This past winter Jen Howell, owner of Sutra Studios on the 5th floor of Mill No. 5 led two spiritual retreats for those new to retreating and those with previous retreating experiences. Jen has been leading retreats for the past ten years and while the studio offers various forms of retreating each year, these two groups ventured out of downtown Lowell for what Jen calls “lighter” spiritual retreating. Usually, she leads groups in what is considered authentic components of spiritual retreating where you experience solitude with no distractions. When partaking in spiritual retreats, the location is chosen for its spiritual refuge such as Bali or Peru. This time, the locations were Mexico and Hawaii.
For each retreat there was time set aside for physical practice and time to disconnect from habitual, daily distractions of life’s busywork and focus on mindfulness. What can normally happen on vacation is that we bring those distractions and busywork with us. Always having to plan our activities or our meals, and staying up to date on social media or work doesn’t allow us to have an opportunity to really disconnect. What makes these retreats different from a traditional vacation is that the primary intention is to work on mindfulness and to check in, rather than check out.
In January the first group traveled to the Yucatan Peninsula in Mexico due to its beauty and proximity for travel but more so because of the very high spiritual element within the area in the way that people live – outside of the resorts of Cancun.
“Mexico has just an amazing, rich, cultural tradition of people really being connected to nature, and I feel like it’s really present in some of the spiritual practices they have in that area, so we go to Mexico quite a bit. Twice a year which is a lot for a yoga studio.”
While in Mexico, in addition to the yoga and meditation and the Dharma (the yoga philosophy), the participants were encouraged to include an aspect of Seva, which is what the Yogis call service. They partnered with an animal rescue organization called Refugio meaning refuge on the island of Holbox. They were encouraged to interact with the dogs or to donate to help in their rescue efforts as part of being of service. “Mexico is not a very affluent country so the animals have a hard time if people can’t even look after themselves. It’s a very emotional situation, but it teaches empathy and our fellow inhabitants of planet earth also deserve (that) empathy. “
The big island of Hawaii was the location for the second retreat in February. The intention was the same as Mexico; to evolve within one’s own introspection and provide space for mindfulness with the ability to check in instead of check out. The trip was spent equally on both sides of the island with time to restore and decompress on the beach and time to connect with nature by visiting Volcano National Park. It was the first time for many in the group to visit the state and the first time to try snorkeling and surfing. They also had the opportunity to tour an organic coffee plantation owned by a small family with the intention of learning about plants and flowers that came to Hawaii and to also support local organic farmers.
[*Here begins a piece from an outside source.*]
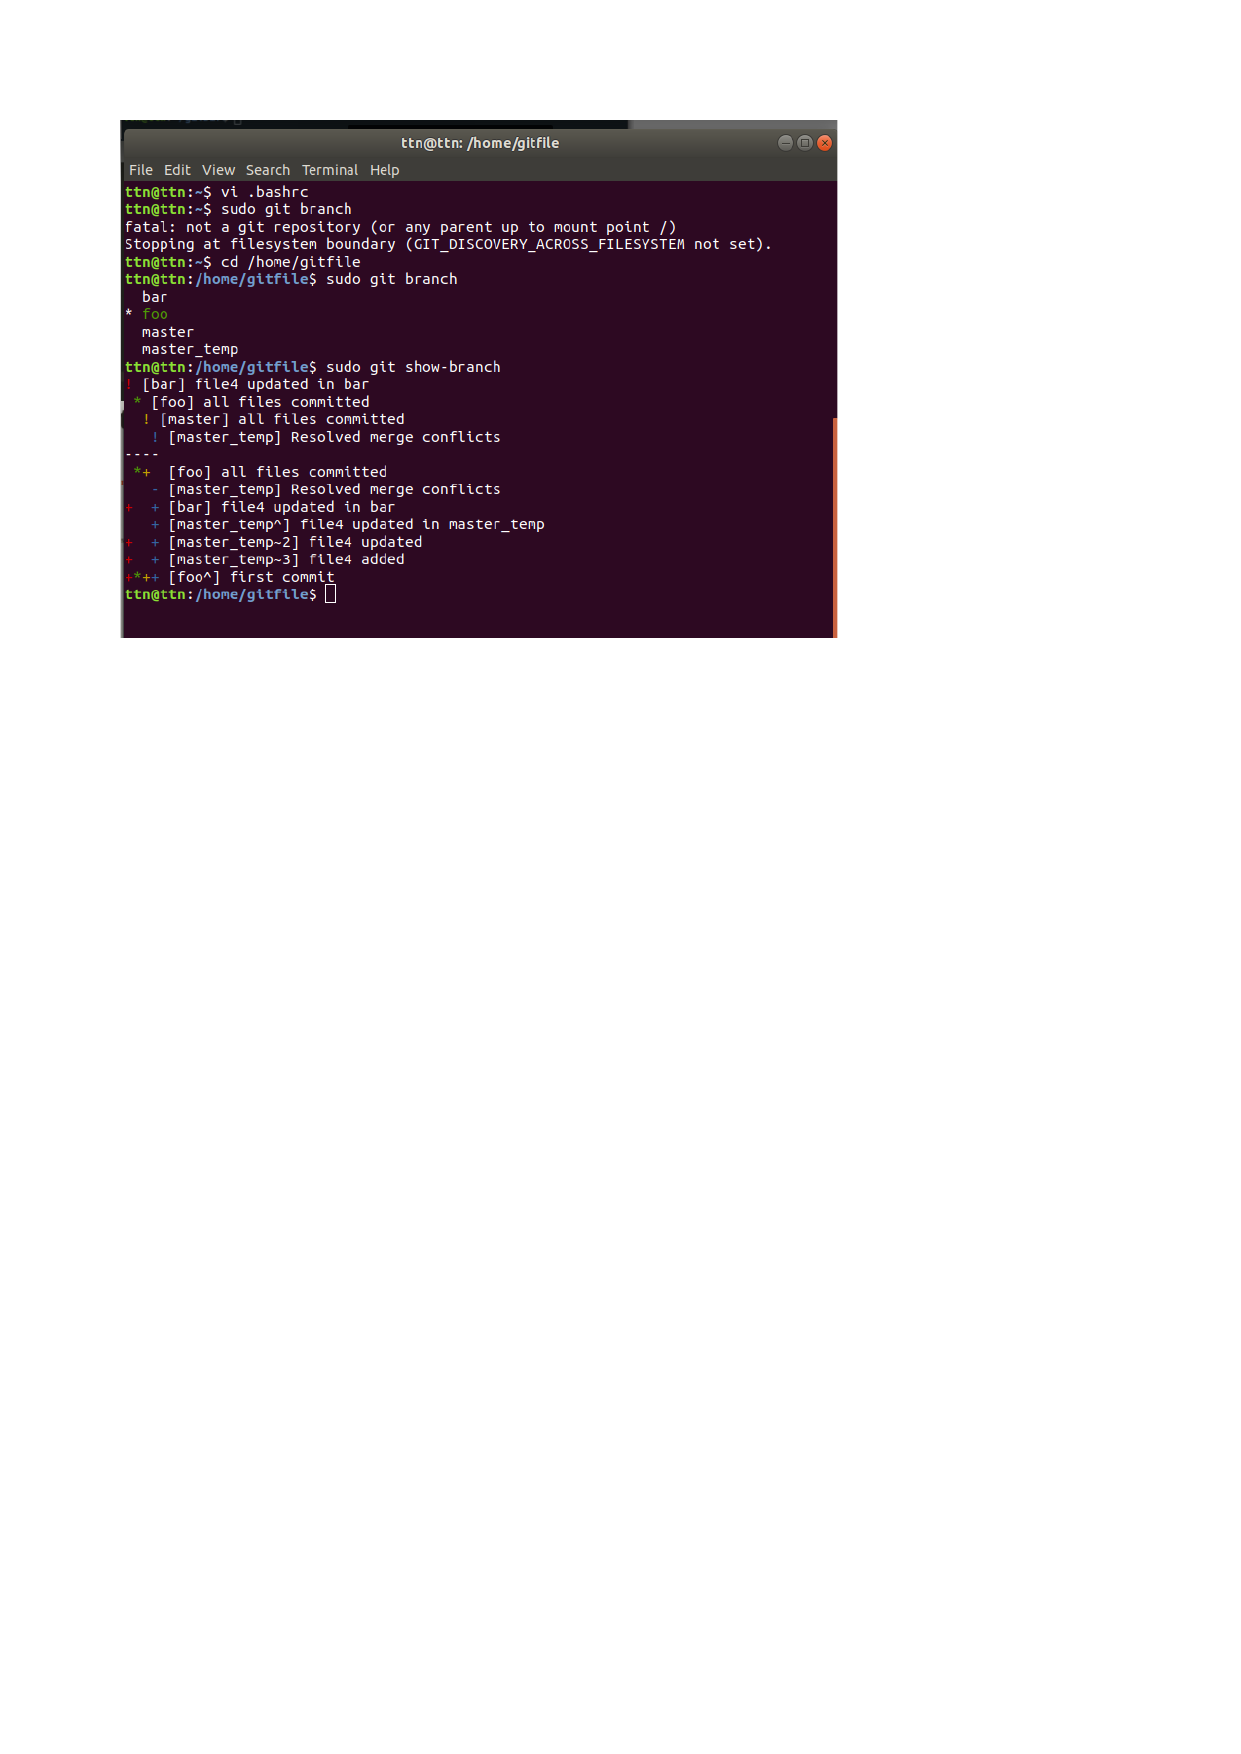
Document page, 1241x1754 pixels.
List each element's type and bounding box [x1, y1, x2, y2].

picture [120, 120, 838, 638]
Jen encourages anyone who is looking to do any sort of self-development to consider participating in a retreat, even if you have never traveled before. Retreating with others is a nice opportunity to travel and experience new places with people that are like minded. If you are someone who wants to try solo travel but are not quite ready yet, traveling with a group such as this can be a great way to feel like you are traveling alone but still feel safe and connected.
Those who are part of the Sutra community, both as part of the teaching team and the community as a whole, are a diverse group of individuals inspired by music and art and have an interest in the philosophies of yoga. “(Our clients are) really anybody that’s interested in living a happier life.” Jen says. “Although we are a yoga and meditation studio that offers primarily physical practice, we are a very inclusive community at Sutra. While we have classes that can teach you how to get very strong and teach you to stand on your head and improve your wellness physically, I think really that our primary goal is to help people figure out how to take philosophies of yoga and integrate it into the rest of their lives.”